### Exercise task
Write out everything from the start of the material below down to and including the line that contains "833 128 2 2 - 0.97" as a numbered list, skipping any blank lines.

··· Input data ···

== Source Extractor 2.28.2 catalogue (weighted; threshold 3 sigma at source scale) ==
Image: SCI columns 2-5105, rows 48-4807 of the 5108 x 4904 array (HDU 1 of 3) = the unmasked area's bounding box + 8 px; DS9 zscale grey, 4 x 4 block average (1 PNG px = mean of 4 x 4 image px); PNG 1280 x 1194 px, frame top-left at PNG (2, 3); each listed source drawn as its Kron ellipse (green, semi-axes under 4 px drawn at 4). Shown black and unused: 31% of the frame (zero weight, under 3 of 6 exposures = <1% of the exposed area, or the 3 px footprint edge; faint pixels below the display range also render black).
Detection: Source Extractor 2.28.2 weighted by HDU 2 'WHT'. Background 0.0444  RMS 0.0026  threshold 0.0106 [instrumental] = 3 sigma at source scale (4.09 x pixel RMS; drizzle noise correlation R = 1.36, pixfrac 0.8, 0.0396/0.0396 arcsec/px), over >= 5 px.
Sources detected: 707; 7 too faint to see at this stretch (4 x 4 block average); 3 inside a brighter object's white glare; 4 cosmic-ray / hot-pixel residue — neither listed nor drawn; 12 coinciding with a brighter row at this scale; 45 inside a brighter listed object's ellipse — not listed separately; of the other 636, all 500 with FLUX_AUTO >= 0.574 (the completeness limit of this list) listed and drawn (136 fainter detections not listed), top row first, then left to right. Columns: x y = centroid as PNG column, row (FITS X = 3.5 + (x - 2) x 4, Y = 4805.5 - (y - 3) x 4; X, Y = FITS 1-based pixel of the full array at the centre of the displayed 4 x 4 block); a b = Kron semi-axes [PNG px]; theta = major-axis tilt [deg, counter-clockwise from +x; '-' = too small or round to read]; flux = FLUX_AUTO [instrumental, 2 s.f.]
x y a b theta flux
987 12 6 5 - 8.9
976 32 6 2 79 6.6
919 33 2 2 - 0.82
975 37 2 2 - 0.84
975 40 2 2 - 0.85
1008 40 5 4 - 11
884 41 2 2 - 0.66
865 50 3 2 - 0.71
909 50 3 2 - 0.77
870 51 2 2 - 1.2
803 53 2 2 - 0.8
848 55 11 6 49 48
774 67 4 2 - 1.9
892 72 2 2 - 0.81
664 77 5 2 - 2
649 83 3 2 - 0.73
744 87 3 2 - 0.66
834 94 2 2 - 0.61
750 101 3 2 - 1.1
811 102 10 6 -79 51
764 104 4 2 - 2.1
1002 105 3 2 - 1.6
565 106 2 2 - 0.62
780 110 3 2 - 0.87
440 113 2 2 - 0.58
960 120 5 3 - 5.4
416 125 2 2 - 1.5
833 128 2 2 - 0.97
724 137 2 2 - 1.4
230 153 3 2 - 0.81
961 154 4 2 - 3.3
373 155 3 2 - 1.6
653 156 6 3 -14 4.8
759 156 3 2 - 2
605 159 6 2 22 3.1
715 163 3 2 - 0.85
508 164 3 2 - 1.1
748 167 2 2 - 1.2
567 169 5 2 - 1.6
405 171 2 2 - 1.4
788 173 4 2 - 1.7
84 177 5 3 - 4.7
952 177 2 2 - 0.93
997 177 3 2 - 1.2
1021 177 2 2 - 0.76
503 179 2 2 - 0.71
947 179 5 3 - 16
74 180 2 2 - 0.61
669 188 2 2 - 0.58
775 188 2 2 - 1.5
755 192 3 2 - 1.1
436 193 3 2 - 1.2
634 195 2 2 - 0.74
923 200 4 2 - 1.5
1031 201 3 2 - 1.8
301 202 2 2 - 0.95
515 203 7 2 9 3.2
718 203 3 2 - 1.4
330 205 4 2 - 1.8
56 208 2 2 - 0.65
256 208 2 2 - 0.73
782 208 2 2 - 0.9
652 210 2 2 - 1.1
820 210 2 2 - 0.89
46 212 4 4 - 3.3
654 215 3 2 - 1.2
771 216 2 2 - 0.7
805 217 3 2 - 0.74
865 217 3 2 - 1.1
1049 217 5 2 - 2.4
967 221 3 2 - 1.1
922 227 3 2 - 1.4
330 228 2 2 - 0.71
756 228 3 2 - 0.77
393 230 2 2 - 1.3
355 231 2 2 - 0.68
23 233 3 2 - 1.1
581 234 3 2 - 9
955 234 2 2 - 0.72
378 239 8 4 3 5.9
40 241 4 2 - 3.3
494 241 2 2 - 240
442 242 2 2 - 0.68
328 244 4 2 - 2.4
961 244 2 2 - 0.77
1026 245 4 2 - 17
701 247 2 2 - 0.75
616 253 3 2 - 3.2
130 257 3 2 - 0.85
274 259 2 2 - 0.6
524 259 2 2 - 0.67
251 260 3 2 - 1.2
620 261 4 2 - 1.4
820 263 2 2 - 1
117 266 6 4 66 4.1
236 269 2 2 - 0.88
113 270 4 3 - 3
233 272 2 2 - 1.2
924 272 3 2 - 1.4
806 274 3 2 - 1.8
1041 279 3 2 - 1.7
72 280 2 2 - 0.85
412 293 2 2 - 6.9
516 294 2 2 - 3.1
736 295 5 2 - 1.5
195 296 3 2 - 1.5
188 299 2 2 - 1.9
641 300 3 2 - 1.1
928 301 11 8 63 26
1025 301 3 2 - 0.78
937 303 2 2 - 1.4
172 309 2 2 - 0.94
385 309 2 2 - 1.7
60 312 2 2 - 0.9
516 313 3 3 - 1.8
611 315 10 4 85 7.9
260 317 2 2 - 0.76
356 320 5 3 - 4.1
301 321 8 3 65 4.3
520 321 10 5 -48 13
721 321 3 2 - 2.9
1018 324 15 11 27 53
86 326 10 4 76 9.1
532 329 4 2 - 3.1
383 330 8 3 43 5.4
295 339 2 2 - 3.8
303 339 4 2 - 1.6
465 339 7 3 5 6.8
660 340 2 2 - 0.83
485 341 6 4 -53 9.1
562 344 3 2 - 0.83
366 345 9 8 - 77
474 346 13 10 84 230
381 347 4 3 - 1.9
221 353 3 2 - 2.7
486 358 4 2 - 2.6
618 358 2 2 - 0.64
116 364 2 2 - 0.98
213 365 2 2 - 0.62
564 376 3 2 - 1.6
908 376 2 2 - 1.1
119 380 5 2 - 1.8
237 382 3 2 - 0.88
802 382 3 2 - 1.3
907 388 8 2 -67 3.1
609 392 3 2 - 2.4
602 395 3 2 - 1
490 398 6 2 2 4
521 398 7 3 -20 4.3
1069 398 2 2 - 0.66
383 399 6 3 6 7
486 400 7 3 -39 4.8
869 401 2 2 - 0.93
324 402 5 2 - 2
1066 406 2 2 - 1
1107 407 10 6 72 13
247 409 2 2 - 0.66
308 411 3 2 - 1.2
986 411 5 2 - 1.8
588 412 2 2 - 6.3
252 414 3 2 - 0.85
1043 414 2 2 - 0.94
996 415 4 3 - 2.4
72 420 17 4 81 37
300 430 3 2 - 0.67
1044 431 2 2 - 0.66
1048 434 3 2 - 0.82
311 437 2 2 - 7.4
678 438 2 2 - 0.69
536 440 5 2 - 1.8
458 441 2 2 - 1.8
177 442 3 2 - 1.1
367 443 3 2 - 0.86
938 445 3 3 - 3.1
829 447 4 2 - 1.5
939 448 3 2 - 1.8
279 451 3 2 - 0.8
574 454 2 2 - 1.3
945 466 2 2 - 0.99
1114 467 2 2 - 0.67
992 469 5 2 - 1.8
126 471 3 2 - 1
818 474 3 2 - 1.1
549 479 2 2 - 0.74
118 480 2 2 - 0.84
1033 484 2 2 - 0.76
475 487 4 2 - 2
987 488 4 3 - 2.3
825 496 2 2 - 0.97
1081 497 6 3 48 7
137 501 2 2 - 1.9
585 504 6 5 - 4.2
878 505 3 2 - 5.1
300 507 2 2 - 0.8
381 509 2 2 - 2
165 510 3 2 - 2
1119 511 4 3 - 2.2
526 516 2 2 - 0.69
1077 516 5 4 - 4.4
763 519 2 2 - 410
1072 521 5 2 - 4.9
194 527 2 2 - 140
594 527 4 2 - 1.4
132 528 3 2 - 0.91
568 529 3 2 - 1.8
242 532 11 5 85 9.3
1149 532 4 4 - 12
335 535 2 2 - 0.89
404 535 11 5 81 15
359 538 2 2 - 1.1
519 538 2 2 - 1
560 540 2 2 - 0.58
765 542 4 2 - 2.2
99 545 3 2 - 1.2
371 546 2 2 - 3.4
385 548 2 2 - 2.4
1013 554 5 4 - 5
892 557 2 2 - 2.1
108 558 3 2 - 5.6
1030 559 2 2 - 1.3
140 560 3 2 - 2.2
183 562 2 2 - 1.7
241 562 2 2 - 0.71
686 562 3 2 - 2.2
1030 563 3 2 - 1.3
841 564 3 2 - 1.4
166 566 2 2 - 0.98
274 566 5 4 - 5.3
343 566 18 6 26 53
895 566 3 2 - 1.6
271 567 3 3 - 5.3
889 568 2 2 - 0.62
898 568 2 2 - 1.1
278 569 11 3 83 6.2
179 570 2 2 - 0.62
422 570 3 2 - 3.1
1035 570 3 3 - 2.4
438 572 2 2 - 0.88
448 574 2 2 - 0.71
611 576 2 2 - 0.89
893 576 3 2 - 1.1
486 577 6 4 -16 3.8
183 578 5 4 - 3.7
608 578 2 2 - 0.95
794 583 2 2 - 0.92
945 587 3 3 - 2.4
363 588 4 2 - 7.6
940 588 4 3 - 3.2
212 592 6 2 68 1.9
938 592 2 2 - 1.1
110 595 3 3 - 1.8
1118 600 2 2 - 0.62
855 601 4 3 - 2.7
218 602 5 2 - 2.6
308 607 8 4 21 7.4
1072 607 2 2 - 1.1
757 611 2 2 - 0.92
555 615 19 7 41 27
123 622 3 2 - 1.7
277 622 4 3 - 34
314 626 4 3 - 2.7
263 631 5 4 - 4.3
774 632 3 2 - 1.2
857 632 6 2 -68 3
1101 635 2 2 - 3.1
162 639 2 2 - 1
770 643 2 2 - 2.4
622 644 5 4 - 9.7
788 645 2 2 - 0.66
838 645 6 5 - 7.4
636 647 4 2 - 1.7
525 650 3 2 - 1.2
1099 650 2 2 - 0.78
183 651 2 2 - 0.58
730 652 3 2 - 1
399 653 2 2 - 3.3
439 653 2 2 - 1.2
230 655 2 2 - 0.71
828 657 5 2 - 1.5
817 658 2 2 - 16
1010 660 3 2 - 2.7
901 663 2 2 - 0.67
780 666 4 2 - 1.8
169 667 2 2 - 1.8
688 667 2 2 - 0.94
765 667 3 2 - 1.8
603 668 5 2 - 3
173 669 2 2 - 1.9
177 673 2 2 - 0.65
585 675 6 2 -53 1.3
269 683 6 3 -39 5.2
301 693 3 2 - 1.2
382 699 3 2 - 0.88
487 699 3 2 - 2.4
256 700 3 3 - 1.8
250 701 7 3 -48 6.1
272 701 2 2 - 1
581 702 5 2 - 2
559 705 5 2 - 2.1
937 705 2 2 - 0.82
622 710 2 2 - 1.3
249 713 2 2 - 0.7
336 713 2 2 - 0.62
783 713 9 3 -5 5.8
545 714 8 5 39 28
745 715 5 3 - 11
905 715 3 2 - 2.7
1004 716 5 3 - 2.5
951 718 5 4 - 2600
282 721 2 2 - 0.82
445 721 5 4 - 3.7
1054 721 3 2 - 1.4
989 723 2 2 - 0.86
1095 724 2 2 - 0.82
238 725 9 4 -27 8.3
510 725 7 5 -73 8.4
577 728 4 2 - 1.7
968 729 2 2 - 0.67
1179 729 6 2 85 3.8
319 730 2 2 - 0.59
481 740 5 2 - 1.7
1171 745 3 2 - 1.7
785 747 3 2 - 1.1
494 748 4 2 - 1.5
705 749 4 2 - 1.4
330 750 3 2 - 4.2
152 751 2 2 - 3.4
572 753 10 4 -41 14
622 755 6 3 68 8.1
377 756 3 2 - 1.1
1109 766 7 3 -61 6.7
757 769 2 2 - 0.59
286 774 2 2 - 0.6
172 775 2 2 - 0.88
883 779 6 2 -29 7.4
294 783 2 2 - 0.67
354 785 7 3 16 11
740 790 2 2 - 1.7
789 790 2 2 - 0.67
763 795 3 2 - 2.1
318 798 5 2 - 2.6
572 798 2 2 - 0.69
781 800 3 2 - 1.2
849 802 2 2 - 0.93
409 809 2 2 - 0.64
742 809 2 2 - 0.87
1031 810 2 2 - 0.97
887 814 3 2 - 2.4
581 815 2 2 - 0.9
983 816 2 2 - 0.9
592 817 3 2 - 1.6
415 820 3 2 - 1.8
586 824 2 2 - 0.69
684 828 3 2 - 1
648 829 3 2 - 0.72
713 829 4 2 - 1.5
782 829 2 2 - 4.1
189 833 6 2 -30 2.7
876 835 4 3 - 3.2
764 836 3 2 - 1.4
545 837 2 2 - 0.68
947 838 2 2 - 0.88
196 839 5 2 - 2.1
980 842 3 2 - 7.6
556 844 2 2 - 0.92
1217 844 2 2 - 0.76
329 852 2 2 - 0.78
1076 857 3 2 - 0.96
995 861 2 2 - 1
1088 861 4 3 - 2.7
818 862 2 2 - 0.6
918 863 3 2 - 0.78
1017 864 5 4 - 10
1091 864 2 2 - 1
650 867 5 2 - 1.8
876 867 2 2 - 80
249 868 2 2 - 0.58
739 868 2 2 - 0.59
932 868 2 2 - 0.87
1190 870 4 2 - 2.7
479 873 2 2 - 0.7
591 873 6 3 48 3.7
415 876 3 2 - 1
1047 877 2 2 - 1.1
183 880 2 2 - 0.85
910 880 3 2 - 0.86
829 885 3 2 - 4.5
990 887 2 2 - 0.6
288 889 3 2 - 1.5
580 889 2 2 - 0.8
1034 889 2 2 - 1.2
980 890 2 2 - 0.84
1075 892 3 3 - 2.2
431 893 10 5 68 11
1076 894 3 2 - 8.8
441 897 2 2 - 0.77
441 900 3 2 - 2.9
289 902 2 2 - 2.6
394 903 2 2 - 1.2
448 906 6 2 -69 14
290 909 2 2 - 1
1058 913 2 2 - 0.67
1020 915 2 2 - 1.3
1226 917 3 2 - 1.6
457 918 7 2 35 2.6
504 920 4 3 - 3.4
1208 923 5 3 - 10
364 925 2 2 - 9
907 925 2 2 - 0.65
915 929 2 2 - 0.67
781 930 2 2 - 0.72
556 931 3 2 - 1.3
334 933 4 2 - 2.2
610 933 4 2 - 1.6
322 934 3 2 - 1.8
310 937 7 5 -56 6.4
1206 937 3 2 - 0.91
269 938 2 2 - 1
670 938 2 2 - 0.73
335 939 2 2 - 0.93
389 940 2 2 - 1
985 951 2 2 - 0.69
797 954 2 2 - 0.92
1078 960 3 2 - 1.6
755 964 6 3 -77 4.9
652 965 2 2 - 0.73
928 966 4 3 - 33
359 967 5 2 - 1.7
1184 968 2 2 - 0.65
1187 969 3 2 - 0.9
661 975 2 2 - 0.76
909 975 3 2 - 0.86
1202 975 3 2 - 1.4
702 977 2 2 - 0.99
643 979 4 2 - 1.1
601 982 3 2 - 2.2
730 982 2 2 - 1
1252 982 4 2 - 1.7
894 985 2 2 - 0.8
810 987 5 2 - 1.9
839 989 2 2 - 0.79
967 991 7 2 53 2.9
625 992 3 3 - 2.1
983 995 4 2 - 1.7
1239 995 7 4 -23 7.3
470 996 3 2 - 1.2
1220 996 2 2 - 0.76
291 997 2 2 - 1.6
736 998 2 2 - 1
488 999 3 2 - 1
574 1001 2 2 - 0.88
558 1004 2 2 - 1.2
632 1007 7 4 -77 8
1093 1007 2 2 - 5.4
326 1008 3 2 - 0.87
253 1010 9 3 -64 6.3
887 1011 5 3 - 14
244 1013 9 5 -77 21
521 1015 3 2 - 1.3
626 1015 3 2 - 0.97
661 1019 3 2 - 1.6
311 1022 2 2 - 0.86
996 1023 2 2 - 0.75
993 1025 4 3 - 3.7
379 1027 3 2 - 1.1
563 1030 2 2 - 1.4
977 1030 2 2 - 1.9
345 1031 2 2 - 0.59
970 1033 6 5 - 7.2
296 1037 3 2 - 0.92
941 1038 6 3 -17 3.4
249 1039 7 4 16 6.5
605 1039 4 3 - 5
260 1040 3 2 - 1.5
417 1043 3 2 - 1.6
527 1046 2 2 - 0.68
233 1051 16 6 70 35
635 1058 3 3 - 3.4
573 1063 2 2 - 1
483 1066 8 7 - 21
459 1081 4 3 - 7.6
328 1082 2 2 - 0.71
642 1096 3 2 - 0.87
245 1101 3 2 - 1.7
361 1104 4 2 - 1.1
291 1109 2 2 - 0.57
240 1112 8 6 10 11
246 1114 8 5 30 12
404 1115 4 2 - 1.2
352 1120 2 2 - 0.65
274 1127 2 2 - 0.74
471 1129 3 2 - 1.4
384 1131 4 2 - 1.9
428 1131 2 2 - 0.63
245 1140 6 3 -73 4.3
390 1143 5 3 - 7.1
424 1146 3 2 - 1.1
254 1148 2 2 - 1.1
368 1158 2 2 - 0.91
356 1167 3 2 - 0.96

···

### The answer
1. == Source Extractor 2.28.2 catalogue (weighted; threshold 3 sigma at source scale) ==
2. Image: SCI columns 2-5105, rows 48-4807 of the 5108 x 4904 array (HDU 1 of 3) = the unmasked area's bounding box + 8 px; DS9 zscale grey, 4 x 4 block average (1 PNG px = mean of 4 x 4 image px); PNG 1280 x 1194 px, frame top-left at PNG (2, 3); each listed source drawn as its Kron ellipse (green, semi-axes under 4 px drawn at 4). Shown black and unused: 31% of the frame (zero weight, under 3 of 6 exposures = <1% of the exposed area, or the 3 px footprint edge; faint pixels below the display range also render black).
3. Detection: Source Extractor 2.28.2 weighted by HDU 2 'WHT'. Background 0.0444  RMS 0.0026  threshold 0.0106 [instrumental] = 3 sigma at source scale (4.09 x pixel RMS; drizzle noise correlation R = 1.36, pixfrac 0.8, 0.0396/0.0396 arcsec/px), over >= 5 px.
4. Sources detected: 707; 7 too faint to see at this stretch (4 x 4 block average); 3 inside a brighter object's white glare; 4 cosmic-ray / hot-pixel residue — neither listed nor drawn; 12 coinciding with a brighter row at this scale; 45 inside a brighter listed object's ellipse — not listed separately; of the other 636, all 500 with FLUX_AUTO >= 0.574 (the completeness limit of this list) listed and drawn (136 fainter detections not listed), top row first, then left to right. Columns: x y = centroid as PNG column, row (FITS X = 3.5 + (x - 2) x 4, Y = 4805.5 - (y - 3) x 4; X, Y = FITS 1-based pixel of the full array at the centre of the displayed 4 x 4 block); a b = Kron semi-axes [PNG px]; theta = major-axis tilt [deg, counter-clockwise from +x; '-' = too small or round to read]; flux = FLUX_AUTO [instrumental, 2 s.f.]
5. x y a b theta flux
6. 987 12 6 5 - 8.9
7. 976 32 6 2 79 6.6
8. 919 33 2 2 - 0.82
9. 975 37 2 2 - 0.84
10. 975 40 2 2 - 0.85
11. 1008 40 5 4 - 11
12. 884 41 2 2 - 0.66
13. 865 50 3 2 - 0.71
14. 909 50 3 2 - 0.77
15. 870 51 2 2 - 1.2
16. 803 53 2 2 - 0.8
17. 848 55 11 6 49 48
18. 774 67 4 2 - 1.9
19. 892 72 2 2 - 0.81
20. 664 77 5 2 - 2
21. 649 83 3 2 - 0.73
22. 744 87 3 2 - 0.66
23. 834 94 2 2 - 0.61
24. 750 101 3 2 - 1.1
25. 811 102 10 6 -79 51
26. 764 104 4 2 - 2.1
27. 1002 105 3 2 - 1.6
28. 565 106 2 2 - 0.62
29. 780 110 3 2 - 0.87
30. 440 113 2 2 - 0.58
31. 960 120 5 3 - 5.4
32. 416 125 2 2 - 1.5
33. 833 128 2 2 - 0.97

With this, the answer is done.